* _EXERCISE INPUTS_:
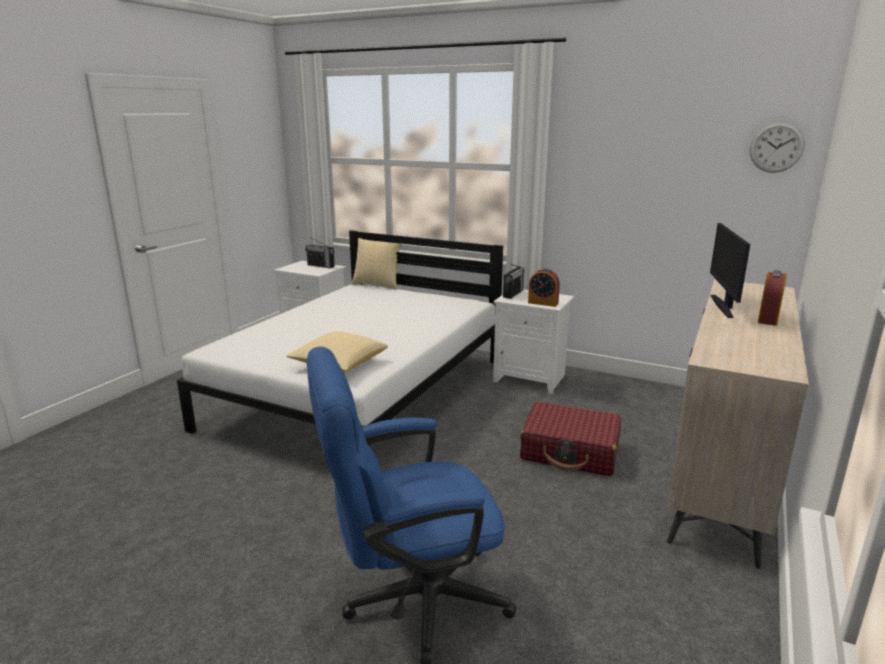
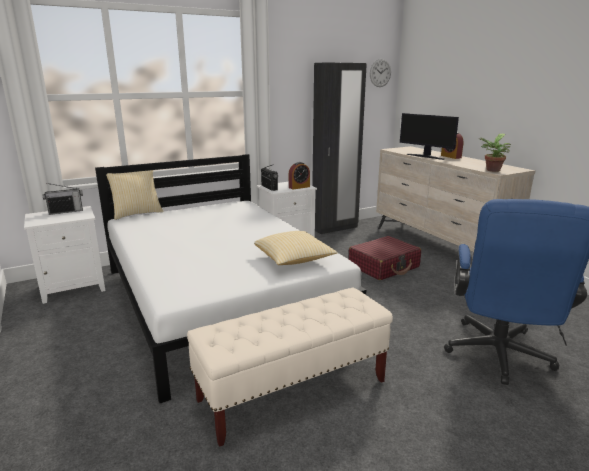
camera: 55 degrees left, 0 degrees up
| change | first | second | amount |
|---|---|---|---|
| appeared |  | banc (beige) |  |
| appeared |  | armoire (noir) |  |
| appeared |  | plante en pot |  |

* _PROBLEM DETAILS_: Transcribe the material above in full. No picture is to be copied.

* _OUTPUT FOR THIS TASK_:
camera: 55 degrees left, 0 degrees up
| change | first | second | amount |
|---|---|---|---|
| appeared |  | banc (beige) |  |
| appeared |  | armoire (noir) |  |
| appeared |  | plante en pot |  |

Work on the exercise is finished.